- [Aim of the exercise] Print the first line of the records below and every line after it, up to and including the line with "70: (315, 92)". Print nothing else.

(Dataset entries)
****
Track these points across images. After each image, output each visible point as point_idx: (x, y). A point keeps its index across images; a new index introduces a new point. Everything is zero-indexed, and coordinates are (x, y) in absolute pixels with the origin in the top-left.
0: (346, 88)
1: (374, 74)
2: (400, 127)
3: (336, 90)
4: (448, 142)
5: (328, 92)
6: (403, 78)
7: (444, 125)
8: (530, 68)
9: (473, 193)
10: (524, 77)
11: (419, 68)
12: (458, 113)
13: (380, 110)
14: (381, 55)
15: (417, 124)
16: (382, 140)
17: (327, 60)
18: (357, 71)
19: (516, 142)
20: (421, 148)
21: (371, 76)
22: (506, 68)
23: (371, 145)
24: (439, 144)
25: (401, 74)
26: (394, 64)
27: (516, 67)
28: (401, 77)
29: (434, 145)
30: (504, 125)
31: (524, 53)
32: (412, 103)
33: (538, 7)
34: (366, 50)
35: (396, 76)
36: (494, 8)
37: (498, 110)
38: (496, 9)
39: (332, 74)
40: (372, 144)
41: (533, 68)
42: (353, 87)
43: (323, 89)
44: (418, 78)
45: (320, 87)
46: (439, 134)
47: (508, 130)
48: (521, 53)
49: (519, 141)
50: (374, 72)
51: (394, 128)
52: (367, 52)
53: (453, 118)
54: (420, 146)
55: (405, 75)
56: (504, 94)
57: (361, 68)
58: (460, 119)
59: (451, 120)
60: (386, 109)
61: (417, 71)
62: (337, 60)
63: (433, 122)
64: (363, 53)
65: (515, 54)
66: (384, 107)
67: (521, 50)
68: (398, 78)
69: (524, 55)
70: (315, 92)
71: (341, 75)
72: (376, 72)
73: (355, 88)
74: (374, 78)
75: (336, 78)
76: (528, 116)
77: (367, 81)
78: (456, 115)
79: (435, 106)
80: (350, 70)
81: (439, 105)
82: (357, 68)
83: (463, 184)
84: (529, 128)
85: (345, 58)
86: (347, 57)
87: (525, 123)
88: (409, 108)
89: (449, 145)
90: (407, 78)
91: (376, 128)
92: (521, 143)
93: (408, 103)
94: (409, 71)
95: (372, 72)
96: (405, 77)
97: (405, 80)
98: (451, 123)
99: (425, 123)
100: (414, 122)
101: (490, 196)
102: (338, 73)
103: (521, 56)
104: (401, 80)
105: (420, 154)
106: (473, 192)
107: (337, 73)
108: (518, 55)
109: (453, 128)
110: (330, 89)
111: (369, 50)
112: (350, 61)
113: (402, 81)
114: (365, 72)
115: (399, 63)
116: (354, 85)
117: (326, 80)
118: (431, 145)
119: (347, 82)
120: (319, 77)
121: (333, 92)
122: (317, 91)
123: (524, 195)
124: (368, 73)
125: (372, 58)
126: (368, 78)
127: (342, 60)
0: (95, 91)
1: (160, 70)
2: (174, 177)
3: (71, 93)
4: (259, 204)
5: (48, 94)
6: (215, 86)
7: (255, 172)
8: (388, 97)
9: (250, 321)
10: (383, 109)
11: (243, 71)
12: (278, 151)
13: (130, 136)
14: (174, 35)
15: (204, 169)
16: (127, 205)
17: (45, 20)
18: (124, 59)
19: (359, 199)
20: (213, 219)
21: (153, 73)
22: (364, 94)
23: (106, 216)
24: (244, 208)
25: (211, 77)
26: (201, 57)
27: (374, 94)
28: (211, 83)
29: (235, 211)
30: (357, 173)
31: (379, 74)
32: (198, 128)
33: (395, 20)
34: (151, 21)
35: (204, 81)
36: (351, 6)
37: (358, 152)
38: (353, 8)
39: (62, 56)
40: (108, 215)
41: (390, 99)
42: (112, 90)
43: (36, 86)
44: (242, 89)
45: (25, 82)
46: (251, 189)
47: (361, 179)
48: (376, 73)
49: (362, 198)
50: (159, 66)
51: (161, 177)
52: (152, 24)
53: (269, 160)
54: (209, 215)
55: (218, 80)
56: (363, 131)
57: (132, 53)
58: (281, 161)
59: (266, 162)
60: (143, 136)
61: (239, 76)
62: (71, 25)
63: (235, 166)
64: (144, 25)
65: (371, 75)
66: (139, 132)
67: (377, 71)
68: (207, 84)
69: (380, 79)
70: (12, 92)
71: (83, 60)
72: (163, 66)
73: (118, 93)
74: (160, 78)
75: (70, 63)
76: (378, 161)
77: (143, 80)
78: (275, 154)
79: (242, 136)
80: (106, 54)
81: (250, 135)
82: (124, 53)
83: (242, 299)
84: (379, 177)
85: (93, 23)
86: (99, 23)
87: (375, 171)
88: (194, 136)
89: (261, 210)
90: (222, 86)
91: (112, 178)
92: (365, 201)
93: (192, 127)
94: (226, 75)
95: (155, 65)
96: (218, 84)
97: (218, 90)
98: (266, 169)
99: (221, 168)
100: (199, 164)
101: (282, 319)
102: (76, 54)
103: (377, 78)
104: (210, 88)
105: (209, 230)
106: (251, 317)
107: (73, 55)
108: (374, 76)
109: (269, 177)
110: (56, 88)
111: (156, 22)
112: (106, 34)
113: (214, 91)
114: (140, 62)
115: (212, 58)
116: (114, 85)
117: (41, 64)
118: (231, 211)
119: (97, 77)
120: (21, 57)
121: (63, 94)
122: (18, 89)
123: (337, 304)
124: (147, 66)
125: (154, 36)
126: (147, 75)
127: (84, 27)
****
- [Completed exercise]
Track these points across images. After each image, output each visible point as point_idx: (x, y). A point keeps its index across images; a new index introduces a new point. Everything is zero-indexed, and coordinates are (x, y) in absolute pixels with the origin in the top-left.
0: (346, 88)
1: (374, 74)
2: (400, 127)
3: (336, 90)
4: (448, 142)
5: (328, 92)
6: (403, 78)
7: (444, 125)
8: (530, 68)
9: (473, 193)
10: (524, 77)
11: (419, 68)
12: (458, 113)
13: (380, 110)
14: (381, 55)
15: (417, 124)
16: (382, 140)
17: (327, 60)
18: (357, 71)
19: (516, 142)
20: (421, 148)
21: (371, 76)
22: (506, 68)
23: (371, 145)
24: (439, 144)
25: (401, 74)
26: (394, 64)
27: (516, 67)
28: (401, 77)
29: (434, 145)
30: (504, 125)
31: (524, 53)
32: (412, 103)
33: (538, 7)
34: (366, 50)
35: (396, 76)
36: (494, 8)
37: (498, 110)
38: (496, 9)
39: (332, 74)
40: (372, 144)
41: (533, 68)
42: (353, 87)
43: (323, 89)
44: (418, 78)
45: (320, 87)
46: (439, 134)
47: (508, 130)
48: (521, 53)
49: (519, 141)
50: (374, 72)
51: (394, 128)
52: (367, 52)
53: (453, 118)
54: (420, 146)
55: (405, 75)
56: (504, 94)
57: (361, 68)
58: (460, 119)
59: (451, 120)
60: (386, 109)
61: (417, 71)
62: (337, 60)
63: (433, 122)
64: (363, 53)
65: (515, 54)
66: (384, 107)
67: (521, 50)
68: (398, 78)
69: (524, 55)
70: (315, 92)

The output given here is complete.